Start of Block

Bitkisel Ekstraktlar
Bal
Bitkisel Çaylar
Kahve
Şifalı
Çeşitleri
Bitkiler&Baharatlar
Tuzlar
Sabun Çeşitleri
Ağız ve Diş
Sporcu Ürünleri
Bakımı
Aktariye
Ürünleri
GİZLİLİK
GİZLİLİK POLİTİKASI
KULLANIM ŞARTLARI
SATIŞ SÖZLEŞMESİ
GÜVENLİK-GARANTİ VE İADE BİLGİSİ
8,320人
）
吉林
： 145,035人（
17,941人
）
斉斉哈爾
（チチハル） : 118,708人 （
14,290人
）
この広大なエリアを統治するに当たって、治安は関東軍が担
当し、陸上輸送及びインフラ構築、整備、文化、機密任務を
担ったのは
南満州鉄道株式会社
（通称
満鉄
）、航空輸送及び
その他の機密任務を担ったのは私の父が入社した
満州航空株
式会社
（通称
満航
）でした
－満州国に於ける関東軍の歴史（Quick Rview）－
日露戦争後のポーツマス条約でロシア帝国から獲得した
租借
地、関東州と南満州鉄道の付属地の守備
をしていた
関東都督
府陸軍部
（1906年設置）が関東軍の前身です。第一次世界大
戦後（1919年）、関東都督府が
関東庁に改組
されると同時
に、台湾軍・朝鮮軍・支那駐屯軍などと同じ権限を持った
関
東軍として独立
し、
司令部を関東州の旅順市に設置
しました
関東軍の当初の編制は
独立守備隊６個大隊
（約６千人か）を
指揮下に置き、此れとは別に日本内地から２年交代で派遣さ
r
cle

End of Block
Start of Block

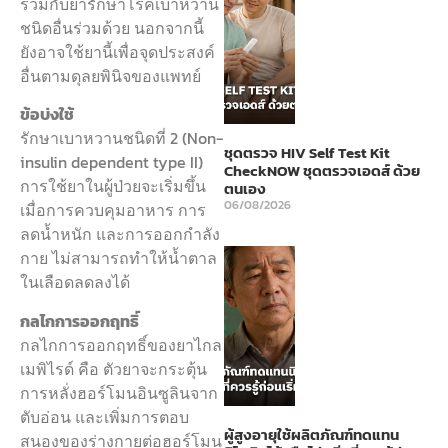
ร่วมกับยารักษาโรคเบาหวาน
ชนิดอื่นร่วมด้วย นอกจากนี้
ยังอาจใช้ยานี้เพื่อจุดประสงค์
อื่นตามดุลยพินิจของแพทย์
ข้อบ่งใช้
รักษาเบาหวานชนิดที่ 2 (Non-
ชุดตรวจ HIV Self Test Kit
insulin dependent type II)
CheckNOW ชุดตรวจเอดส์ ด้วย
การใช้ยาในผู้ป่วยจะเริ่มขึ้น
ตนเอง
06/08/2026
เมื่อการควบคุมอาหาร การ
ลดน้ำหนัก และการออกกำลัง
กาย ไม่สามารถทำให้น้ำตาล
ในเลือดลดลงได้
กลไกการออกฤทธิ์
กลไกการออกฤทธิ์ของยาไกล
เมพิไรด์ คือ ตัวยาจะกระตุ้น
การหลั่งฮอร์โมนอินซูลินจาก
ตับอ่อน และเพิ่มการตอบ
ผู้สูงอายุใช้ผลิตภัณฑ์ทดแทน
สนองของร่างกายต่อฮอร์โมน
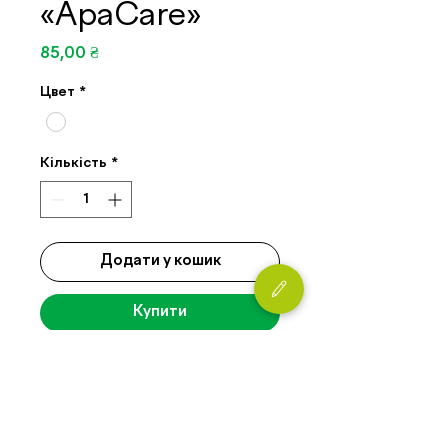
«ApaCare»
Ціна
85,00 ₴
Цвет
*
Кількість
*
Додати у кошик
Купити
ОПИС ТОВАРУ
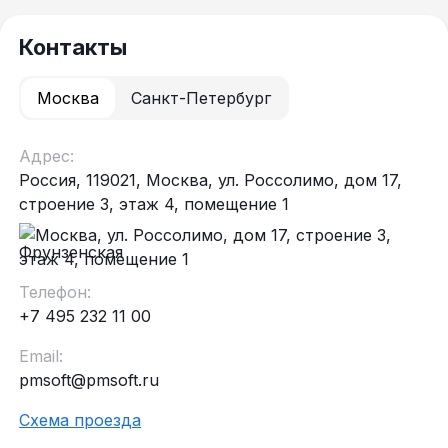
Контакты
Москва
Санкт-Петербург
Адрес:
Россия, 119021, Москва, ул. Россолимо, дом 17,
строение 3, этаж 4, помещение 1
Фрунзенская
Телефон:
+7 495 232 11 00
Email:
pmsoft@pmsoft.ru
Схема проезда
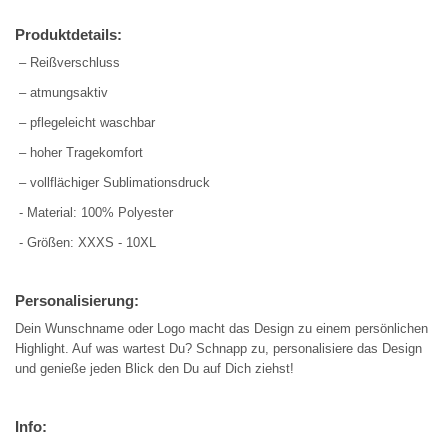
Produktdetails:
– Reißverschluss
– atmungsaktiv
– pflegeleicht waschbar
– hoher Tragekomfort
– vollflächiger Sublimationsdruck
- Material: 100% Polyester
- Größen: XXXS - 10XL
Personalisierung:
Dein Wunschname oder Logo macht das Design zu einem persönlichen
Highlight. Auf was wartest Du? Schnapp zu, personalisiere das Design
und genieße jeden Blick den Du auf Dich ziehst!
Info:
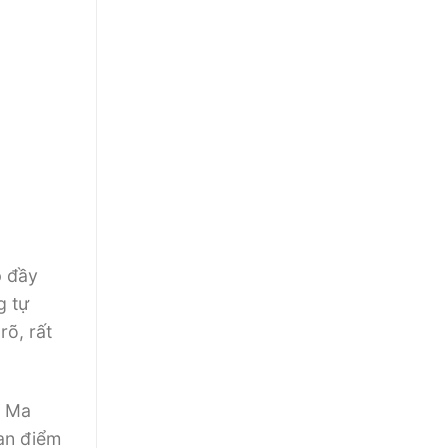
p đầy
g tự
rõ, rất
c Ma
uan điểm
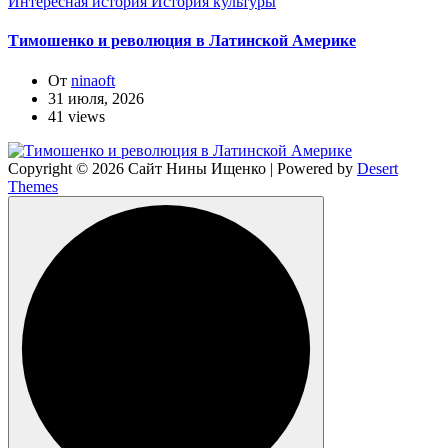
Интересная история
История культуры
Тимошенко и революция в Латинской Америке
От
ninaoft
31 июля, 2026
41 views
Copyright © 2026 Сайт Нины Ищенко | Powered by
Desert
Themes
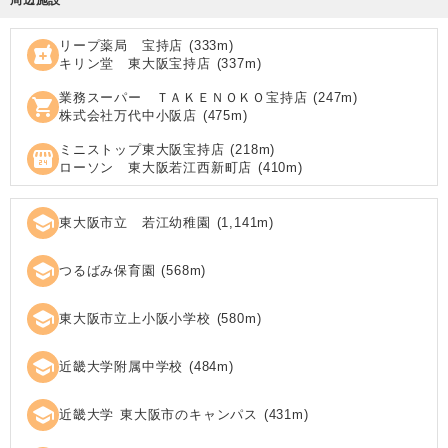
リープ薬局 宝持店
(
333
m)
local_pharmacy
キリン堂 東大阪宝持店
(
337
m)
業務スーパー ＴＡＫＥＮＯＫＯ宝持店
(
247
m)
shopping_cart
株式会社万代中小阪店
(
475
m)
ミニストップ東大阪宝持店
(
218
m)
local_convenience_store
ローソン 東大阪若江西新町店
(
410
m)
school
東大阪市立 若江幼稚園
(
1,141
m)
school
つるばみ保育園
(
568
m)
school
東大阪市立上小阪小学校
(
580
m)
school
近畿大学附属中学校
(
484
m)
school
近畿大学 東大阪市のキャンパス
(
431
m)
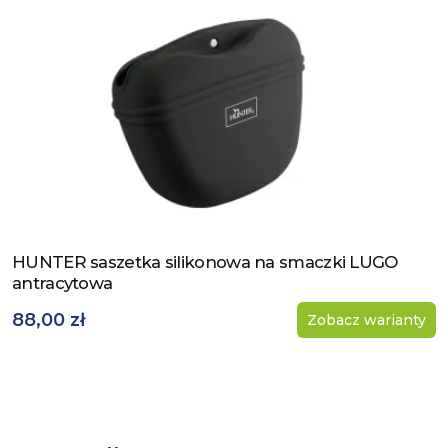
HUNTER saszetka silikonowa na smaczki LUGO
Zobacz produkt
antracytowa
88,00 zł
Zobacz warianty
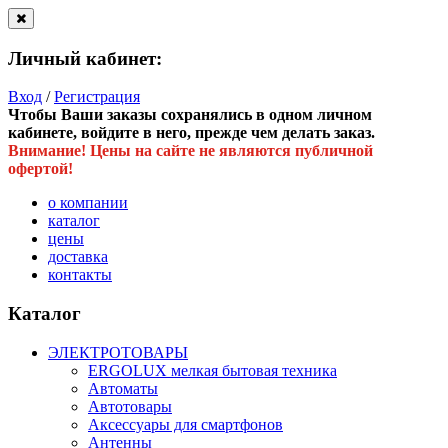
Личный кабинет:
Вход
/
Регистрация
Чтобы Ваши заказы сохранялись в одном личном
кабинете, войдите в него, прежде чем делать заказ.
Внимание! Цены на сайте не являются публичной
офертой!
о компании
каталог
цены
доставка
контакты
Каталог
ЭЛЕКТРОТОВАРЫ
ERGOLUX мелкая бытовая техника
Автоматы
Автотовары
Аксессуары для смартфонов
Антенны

End of Block

* The problem: Copy out each line of the data that holds the string "Москва".

* Exercise solution:
Москва
Россия, 119021, Москва, ул. Россолимо, дом 17,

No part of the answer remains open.